▶ _Data shown_:
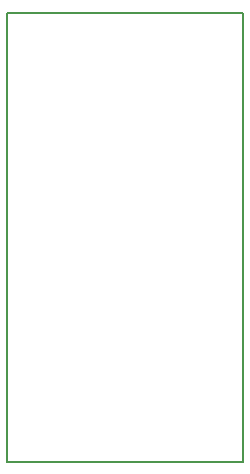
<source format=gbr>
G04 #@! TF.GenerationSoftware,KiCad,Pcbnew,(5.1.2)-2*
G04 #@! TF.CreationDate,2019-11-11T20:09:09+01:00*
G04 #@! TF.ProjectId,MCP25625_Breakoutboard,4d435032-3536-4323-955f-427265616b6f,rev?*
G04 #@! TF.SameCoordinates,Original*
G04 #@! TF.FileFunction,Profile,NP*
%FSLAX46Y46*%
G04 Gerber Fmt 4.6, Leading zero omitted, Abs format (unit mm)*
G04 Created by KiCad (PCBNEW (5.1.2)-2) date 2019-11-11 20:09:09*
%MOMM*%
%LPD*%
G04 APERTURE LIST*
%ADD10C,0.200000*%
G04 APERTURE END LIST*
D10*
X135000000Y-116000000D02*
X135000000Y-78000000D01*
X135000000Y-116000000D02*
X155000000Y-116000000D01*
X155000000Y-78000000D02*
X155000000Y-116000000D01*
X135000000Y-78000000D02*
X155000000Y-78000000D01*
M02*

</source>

▶ _What to produce_: The listing should be transcribed exactly. No picture is to appear in the transcription.

▶ _The answer_:
<source format=gbr>
G04 #@! TF.GenerationSoftware,KiCad,Pcbnew,(5.1.2)-2*
G04 #@! TF.CreationDate,2019-11-11T20:09:09+01:00*
G04 #@! TF.ProjectId,MCP25625_Breakoutboard,4d435032-3536-4323-955f-427265616b6f,rev?*
G04 #@! TF.SameCoordinates,Original*
G04 #@! TF.FileFunction,Profile,NP*
%FSLAX46Y46*%
G04 Gerber Fmt 4.6, Leading zero omitted, Abs format (unit mm)*
G04 Created by KiCad (PCBNEW (5.1.2)-2) date 2019-11-11 20:09:09*
%MOMM*%
%LPD*%
G04 APERTURE LIST*
%ADD10C,0.200000*%
G04 APERTURE END LIST*
D10*
X135000000Y-116000000D02*
X135000000Y-78000000D01*
X135000000Y-116000000D02*
X155000000Y-116000000D01*
X155000000Y-78000000D02*
X155000000Y-116000000D01*
X135000000Y-78000000D02*
X155000000Y-78000000D01*
M02*

</source>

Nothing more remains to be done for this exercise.